JORGE LORENZETTI, diretor de banco público, colaborador de uma fundação agraciada com R$ 18 milhões em recursos federais e churrasqueiro presidencial, era "analista de risco e mídia" da campanha de Luiz Inácio Lula da Silva; Oswaldo Bargas, ex-secretário do Ministério do Trabalho que, segundo "Época", formou dupla com Lorenzetti para oferecer à revista um dossiê contra os tucanos, atuava no programa de governo.
Ricardo Berzoini, ex-ministro que só anteontem se lembrou de que fora avisado da negociação com o semanário, preside o PT e chefiava a campanha à reeleição. Expedito Veloso, o mais novo personagem do enredo, deixou ontem a diretoria de Gestão de Riscos do Banco do Brasil.
Esse é, passado o momento inicial da chamada crise do dossiê, o primeiro esboço do "dispositivo" petista posto em marcha na tentativa de comprar informações contra adversários. A responsabilidade de Berzoini, demitido ontem da coordenação da campanha, não desaparece quando diz que desconhecia o conteúdo da conversa de um subordinado com a imprensa. Se soube do encontro, mas não procurou informar-se do assunto a ser abordado, no mínimo se omitiu.
Conceda-se a Berzoini em um ponto. Dentro do grande mapa das falcatruas em que seus correligionários foram flagrados ao longo do governo Lula, a alegação do presidente petista de que não sabia de nada ganha sentido. Do mesmo modo que o presidente da República diz ignorar o que ocorria nos gabinetes vizinhos, as arapongagens de subordinados teriam passado ao largo do chefe da campanha do PT.

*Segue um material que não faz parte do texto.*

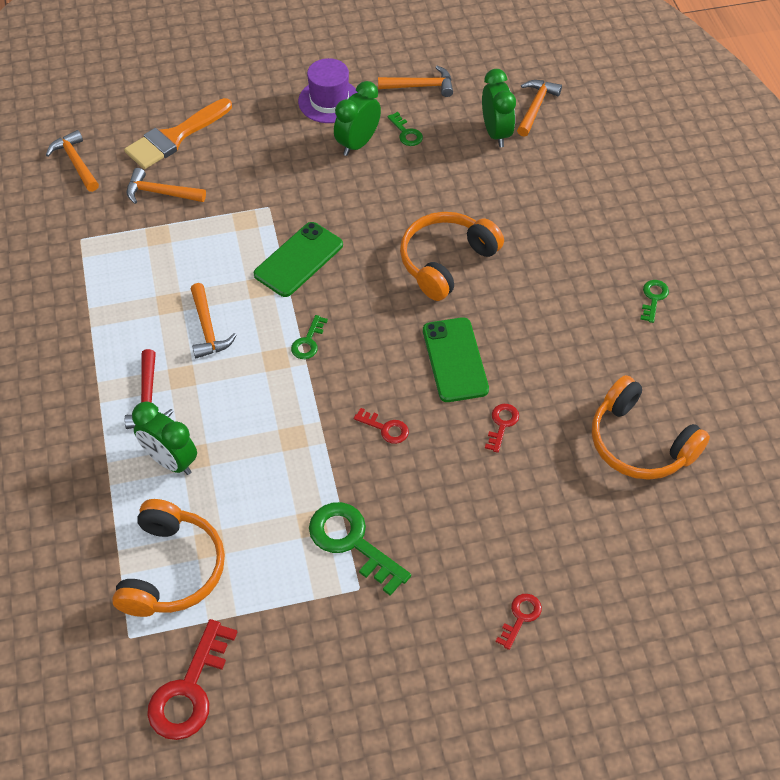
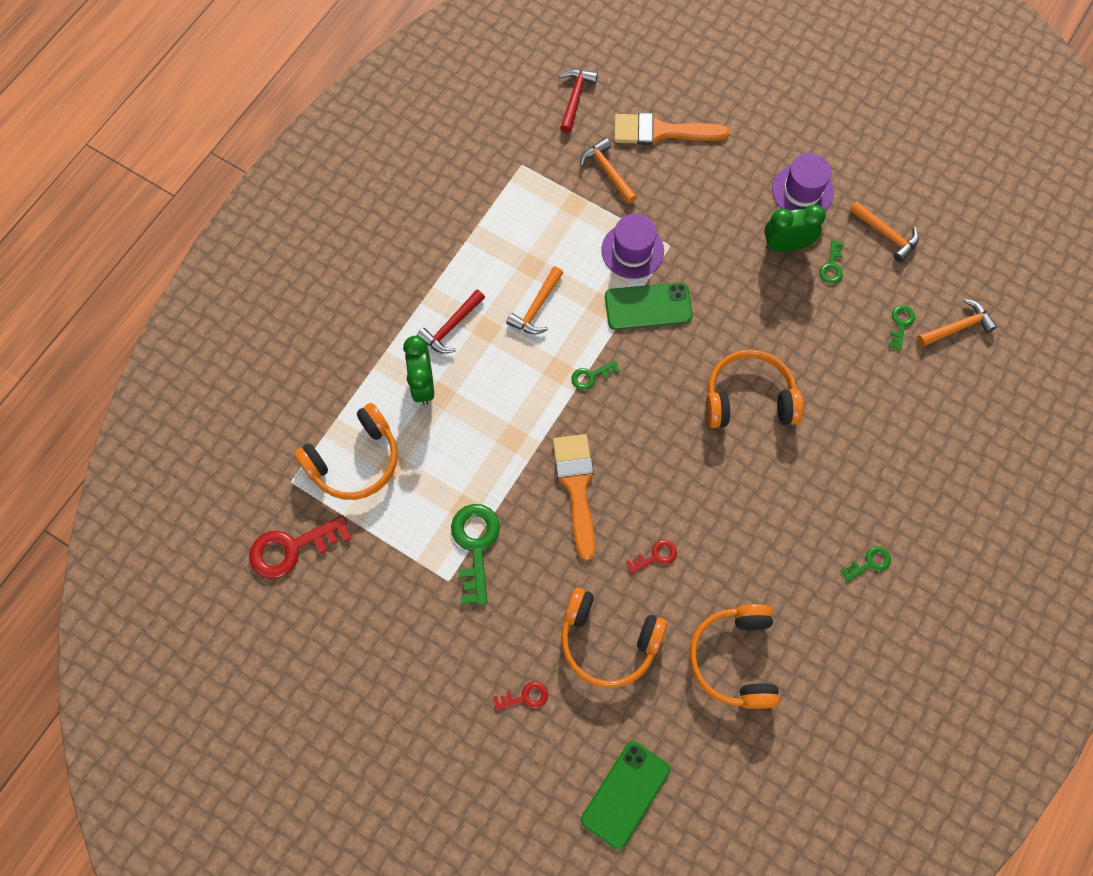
camera: 45 degrees right, 15 degrees up
(76, 162) = (575, 98): orange hammer -> red hammer
(242, 231) = (632, 250): none -> purple hat
(386, 428) = (576, 487): red key -> orange brush
(455, 360) = (674, 479): green phone -> green phone (625, 794)
(496, 133) = (901, 324): green clock -> green key
(536, 516) = (608, 641): none -> orange headphones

Tanta desinformação poderia soar a descontrole. A repetição "ad nauseam" dos desmandos, no entanto, vai revelando uma certa ordem no caos aparente. Nessa lógica, a ignorância a respeito do que se faz nos escalões inferiores do partido e do governo interessa aos chefes hierárquicos. O nada saber é o mecanismo que inibe que a "queda de um aparelho" venha a comprometer toda a organização.

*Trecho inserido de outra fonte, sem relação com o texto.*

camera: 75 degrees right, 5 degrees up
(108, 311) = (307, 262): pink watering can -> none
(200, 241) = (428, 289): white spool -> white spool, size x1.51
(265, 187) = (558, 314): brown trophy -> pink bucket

Táticas herdadas da guerrilha urbana, solidariedades forjadas em décadas de luta entre grupos sindicais e acesso facilitado aos cofres e aos contratos públicos -aos financiadores da política, portanto- se amalgamam para formar a rede "lulo-petista". Os grupos se movem com relativa autonomia, parecem fazer o que bem entendem, conspurcam as fronteiras entre Estado e partido, mas estão todos conectados entre si a sustentar um projeto de permanência no poder.

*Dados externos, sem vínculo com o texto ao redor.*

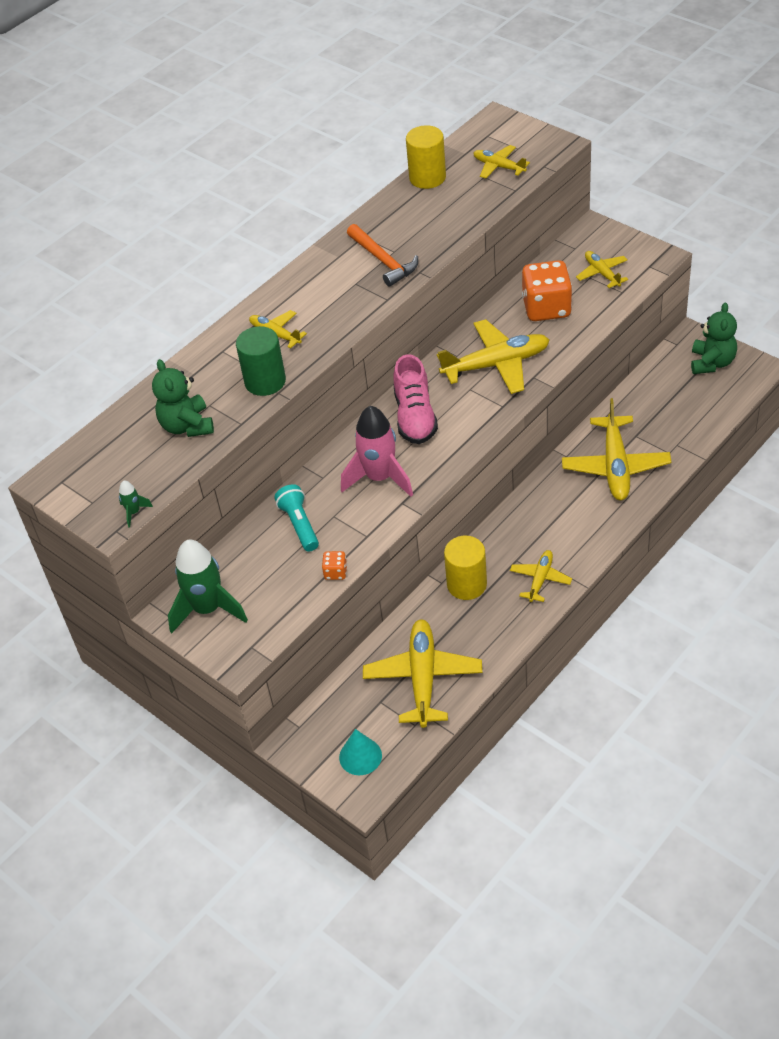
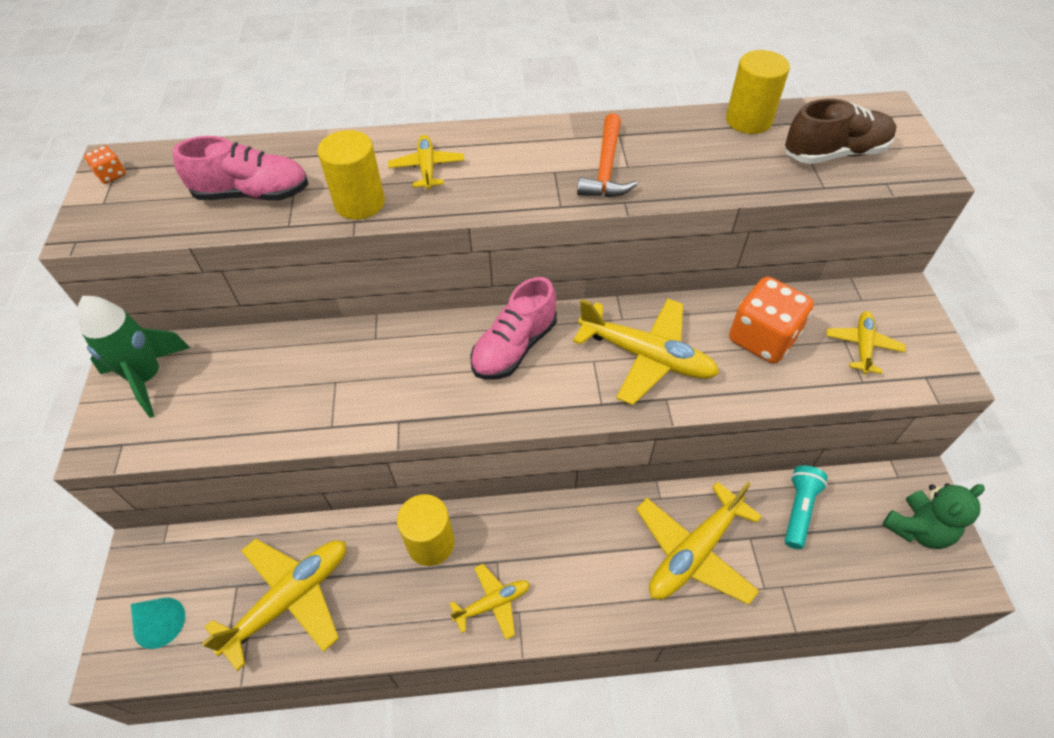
camera: 40 degrees right, 5 degrees up
(134, 512) = (108, 236): green rocket -> none
(187, 426) = (252, 194): green teddy bear -> pink shoe
(265, 381) = (359, 203): green cylinder -> yellow cylinder
(299, 525) = (302, 365): turquoise flashlight -> turquoise flashlight (798, 510)
(335, 572) = (264, 438): orange dice -> orange dice (111, 175)
(379, 478) = (413, 379): pink rocket -> none
(498, 167) = (834, 154): yellow plane -> brown shoe

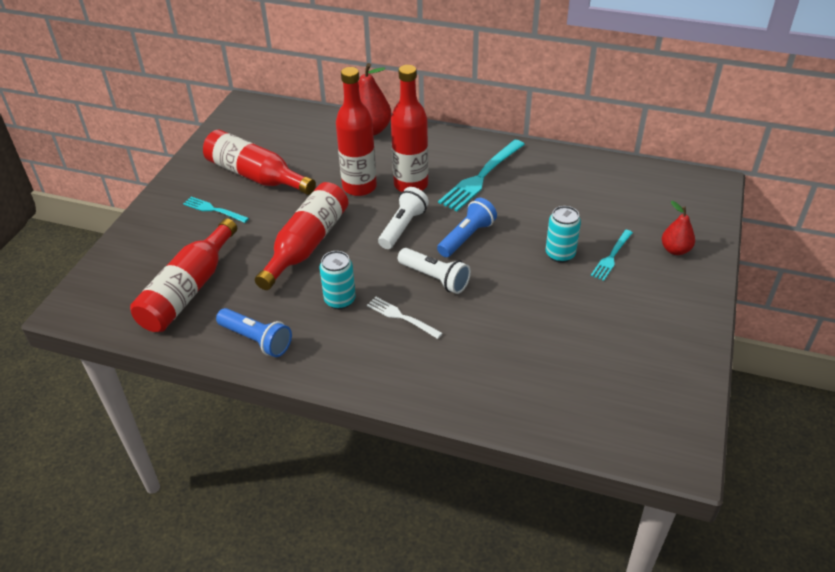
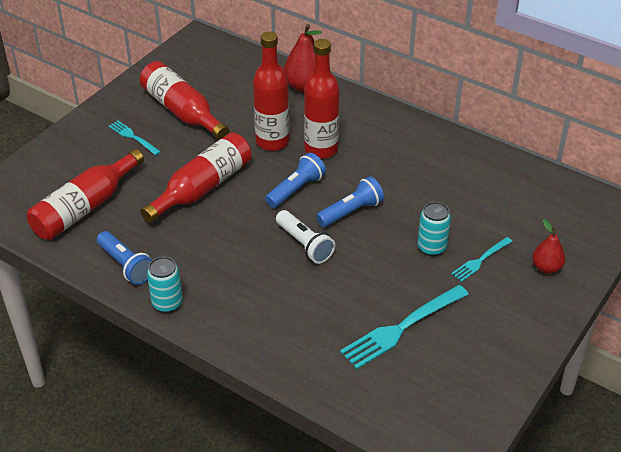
camera: 15 degrees right, 0 degrees up
(340, 300) = (211, 246): turquoise can -> turquoise can (167, 303)
(401, 317) = (259, 274): white fork -> none
(403, 227) = (296, 189): white flashlight -> blue flashlight
(481, 177) = (391, 155): turquoise fork -> turquoise fork (402, 328)

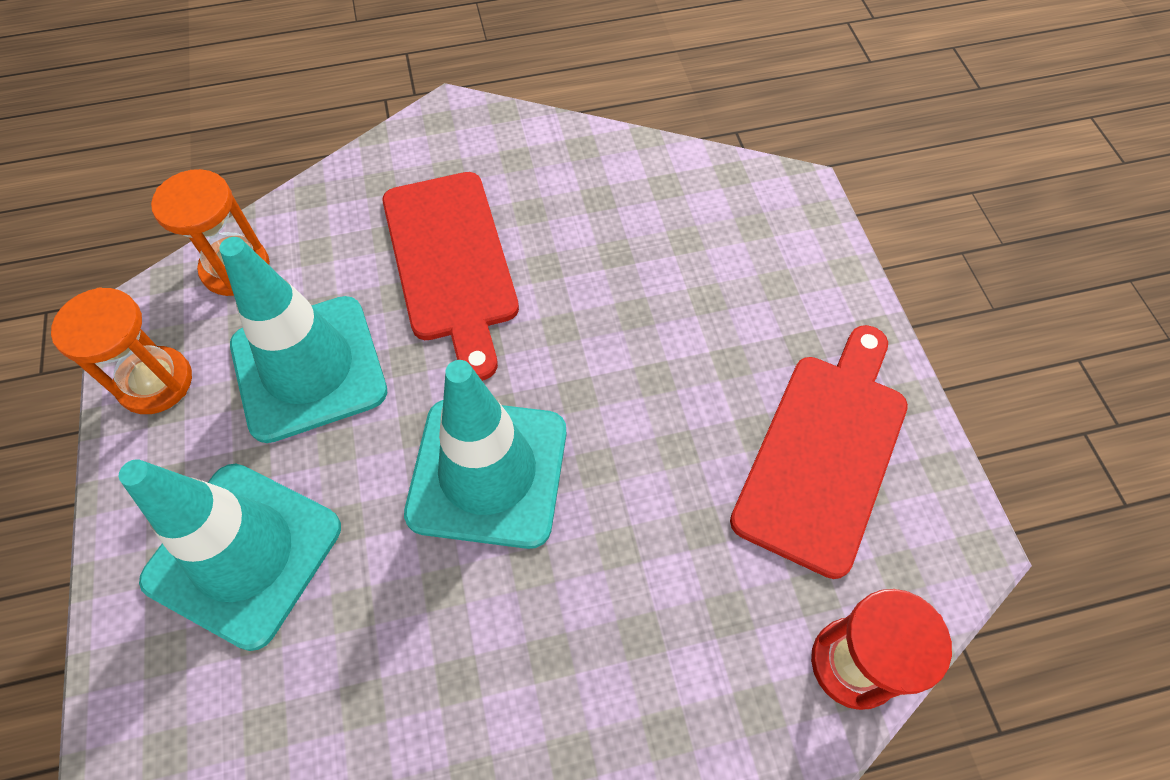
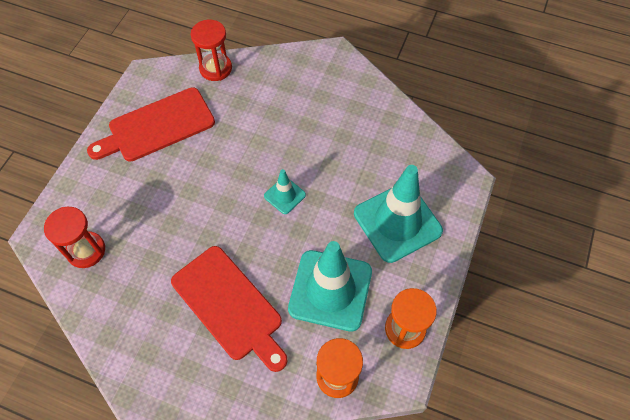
camera: 145 degrees left, 0 degrees up
(450, 262) = (229, 306): red cutting board -> red cutting board turned 120 degrees clockwise
(488, 472) = (284, 195): turquoise traffic cone -> turquoise traffic cone, size x0.47
(716, 211) = (86, 250): none -> red hourglass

Lula teve várias oportunidades para liquidar esse submundo corrupto e autoritário instalado na máquina federal; teve meios para patrocinar depuração radical em seu partido. A imposição de uma derrota cabal ao modo "companheiro" de gerir o Estado era necessária. Mas o presidente preferiu o despiste e a acomodação. Foi o maior patrocinador da impunidade, alimento da desfaçatez que levou um grupo de "companheiros" a tentar comprar delações com dinheiro sujo em plena reta final da campanha.
Agiu bem o TSE ao abrir investigação sobre o caso do dossiê. O melhor antídoto contra a delinqüência em rede é o estabelecimento das responsabilidades de cada um -o que o tribunal tem todas as condições de fazer.